Pelvic floor exercises are also known as pelvic muscle training or Kegel exercises. Kegel was the name of the obstetrician, who developed these exercises. These exercises help in making the pelvic floor stronger and the person is able to tighten these muscles before the pressure increases on the abdominal muscles. The pelvic muscles are also toned with these exercises, which reduces the risk of incontinence and similar problems at old age. Kegel exercises are also said to be beneficial during childbirth. Learning Kegel exercises can be tricky for a lot of people because they may tend to use the wrong muscles to do these exercises.
Exercises for the Pelvic Muscles
These exercises can be done anywhere and anytime, however it is better to learn the exercise by sitting on the toilet seat. When you do the exercise, make sure your feet are placed flat on the floor, but there is some distance between the feet. While urinating, try to stop the flow of the urine. With this, you will be able to identify the muscles, which are to be used. Similarly you will have to tighten the muscles around your anus, as if you were trying to stop the passage of gas. However, remember not to do this too often, as you can start retaining urine, which can be harmful for your health.
When you start doing these exercises, you should place your hands on your abdomen and buttocks, just to ensure, you do not feel your belly, thighs, or buttocks moving. If you feel any of them moving, then it is an indication that you are using the wrong muscles. It is important to continue breathing when you are doing this exercise. As a matter of fact, you should be able to have a conversation, when you are doing the exercises. Make sure you do not squeeze your legs together or tighten your tummy, thighs, or buttocks. Men and women both, can do these exercises because they are similar for both the sexes. The ways to perform these exercises have been mentioned in the following sections, take a look.
Slow Contractions
Slow contractions help in strengthening the pelvic floor and also help the muscles to hold back the urine.
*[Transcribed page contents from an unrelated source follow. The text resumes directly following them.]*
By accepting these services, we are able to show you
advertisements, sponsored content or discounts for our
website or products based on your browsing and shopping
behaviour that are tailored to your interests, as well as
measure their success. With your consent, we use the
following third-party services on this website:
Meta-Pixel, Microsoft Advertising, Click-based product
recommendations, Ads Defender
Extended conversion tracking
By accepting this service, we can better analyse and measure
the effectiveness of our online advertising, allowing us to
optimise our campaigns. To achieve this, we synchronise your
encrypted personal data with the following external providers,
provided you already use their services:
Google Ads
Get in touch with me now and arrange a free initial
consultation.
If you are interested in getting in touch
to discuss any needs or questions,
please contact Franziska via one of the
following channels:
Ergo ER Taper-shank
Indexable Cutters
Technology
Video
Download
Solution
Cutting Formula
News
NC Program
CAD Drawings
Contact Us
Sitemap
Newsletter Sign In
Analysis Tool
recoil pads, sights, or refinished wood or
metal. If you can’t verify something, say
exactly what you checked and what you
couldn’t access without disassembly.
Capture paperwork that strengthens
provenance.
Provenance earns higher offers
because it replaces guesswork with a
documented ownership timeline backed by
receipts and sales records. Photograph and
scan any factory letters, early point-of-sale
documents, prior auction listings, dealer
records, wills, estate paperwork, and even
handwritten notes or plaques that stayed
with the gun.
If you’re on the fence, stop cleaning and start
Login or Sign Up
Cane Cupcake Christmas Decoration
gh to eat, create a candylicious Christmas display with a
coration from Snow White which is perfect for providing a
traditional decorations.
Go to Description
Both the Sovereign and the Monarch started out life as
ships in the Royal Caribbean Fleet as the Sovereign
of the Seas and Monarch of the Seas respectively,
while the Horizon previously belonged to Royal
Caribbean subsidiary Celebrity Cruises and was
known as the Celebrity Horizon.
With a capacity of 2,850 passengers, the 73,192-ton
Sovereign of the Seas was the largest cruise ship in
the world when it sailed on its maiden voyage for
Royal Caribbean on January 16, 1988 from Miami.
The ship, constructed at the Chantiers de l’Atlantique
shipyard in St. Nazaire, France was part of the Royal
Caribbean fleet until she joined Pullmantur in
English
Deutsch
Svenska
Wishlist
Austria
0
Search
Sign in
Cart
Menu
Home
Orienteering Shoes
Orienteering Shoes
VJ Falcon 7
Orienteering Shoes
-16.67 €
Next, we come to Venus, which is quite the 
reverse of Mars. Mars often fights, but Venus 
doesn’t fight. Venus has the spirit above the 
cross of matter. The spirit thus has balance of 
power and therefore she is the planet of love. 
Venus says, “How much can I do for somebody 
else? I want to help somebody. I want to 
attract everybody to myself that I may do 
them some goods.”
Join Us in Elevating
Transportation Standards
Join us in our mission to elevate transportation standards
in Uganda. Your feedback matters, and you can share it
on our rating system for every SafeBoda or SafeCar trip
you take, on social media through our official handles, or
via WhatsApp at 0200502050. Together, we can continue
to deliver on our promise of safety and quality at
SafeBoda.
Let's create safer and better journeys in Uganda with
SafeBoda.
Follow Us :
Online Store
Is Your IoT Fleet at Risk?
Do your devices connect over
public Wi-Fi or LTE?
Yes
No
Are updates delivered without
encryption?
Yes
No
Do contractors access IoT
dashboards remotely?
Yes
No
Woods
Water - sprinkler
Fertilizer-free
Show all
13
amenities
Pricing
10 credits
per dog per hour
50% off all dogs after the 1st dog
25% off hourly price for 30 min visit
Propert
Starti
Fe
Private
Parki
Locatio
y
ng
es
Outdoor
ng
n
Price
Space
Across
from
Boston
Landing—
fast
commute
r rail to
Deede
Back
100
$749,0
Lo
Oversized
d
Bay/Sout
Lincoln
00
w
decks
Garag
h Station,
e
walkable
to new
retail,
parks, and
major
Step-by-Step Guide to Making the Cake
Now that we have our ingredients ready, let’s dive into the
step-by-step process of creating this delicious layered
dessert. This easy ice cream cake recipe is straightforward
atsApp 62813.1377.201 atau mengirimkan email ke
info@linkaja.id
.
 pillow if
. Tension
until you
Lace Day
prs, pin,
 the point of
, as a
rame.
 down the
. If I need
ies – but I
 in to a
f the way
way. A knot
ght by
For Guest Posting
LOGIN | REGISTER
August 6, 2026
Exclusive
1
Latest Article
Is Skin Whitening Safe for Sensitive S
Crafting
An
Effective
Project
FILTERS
- Lift the muscles and count till ten.
- Then tighten the muscles and hold the muscles again for 10 seconds.
- When you first perform the exercise, you will notice, that you may not be able to hold the contraction for more than 3 to 4 seconds.
- At such times, you will have to concentrate on lifting the pelvic muscles and then hold the contractions as long as you can.
- Over a period, you will be able to increase the time of contractions.
- After one cycle, let the muscles rest for about 10 seconds and then repeat the exercise again, for at least 10 times.
Fast Contractions
This pelvic exercise can be practiced by women during pregnancy. It helps the pelvic floor to cope up with the constant pressure it is subjected to. This exercise works the muscles, which quickly shut off the flow of urine.
- Now that you know which are the muscles to be worked on, lift them quickly.
- Hold the contraction for two seconds.
- Relax the muscles and rest for one second.
- Repeat the contraction again. You will have to repeat this exercise at least 10 times.
These exercises can be repeated for one set of slow contractions and one set of fast contractions about 5 to 6 times a day. To reap benefits from these exercises, you will have to perform them regularly and diligently. It may take as long as 8 to 10 weeks for you to see the effects of your practice. If you do not see any changes, then it is recommended, you talk to your health care professional about the same.